**WORK REQUEST:** Beneath this task is a listing; tally its lines that contain "Hololens" and give only the total.

**MATERIAL FOR THIS TASK:**
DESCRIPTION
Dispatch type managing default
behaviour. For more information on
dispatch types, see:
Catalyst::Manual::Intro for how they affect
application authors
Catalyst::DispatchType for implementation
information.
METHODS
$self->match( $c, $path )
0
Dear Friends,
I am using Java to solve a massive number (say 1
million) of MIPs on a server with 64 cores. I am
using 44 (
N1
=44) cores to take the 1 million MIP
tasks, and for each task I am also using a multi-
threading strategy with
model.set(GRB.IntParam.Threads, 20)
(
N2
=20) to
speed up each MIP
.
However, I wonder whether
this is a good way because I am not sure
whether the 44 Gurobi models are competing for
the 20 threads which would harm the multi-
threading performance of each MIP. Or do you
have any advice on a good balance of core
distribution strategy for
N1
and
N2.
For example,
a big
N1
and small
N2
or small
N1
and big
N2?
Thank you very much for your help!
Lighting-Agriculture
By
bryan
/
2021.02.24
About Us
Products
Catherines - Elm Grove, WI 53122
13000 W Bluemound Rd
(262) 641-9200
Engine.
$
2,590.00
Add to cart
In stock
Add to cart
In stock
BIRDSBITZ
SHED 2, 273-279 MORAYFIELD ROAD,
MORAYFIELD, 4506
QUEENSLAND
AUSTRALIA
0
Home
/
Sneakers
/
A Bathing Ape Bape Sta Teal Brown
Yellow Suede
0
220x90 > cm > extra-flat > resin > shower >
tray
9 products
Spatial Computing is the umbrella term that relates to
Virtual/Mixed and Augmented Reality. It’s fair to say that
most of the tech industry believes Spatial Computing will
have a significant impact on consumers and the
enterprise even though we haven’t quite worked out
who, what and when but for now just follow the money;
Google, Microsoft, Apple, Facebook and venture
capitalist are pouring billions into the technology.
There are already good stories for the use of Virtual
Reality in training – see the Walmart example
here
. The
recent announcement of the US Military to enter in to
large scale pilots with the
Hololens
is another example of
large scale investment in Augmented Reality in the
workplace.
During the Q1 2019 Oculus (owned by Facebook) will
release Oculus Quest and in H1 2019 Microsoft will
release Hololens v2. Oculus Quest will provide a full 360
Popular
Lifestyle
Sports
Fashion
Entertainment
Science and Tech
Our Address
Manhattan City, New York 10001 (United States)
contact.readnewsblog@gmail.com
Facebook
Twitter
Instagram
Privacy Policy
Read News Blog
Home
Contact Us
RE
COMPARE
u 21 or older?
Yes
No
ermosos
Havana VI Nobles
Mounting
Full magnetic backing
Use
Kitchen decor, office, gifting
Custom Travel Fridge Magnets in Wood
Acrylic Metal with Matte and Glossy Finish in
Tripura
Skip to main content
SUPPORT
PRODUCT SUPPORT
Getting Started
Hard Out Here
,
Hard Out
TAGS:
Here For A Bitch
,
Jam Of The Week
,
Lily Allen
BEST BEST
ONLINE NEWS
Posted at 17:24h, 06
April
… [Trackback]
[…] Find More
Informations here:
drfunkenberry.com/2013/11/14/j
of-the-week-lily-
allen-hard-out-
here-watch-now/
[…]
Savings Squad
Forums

**RESPONSE:** 2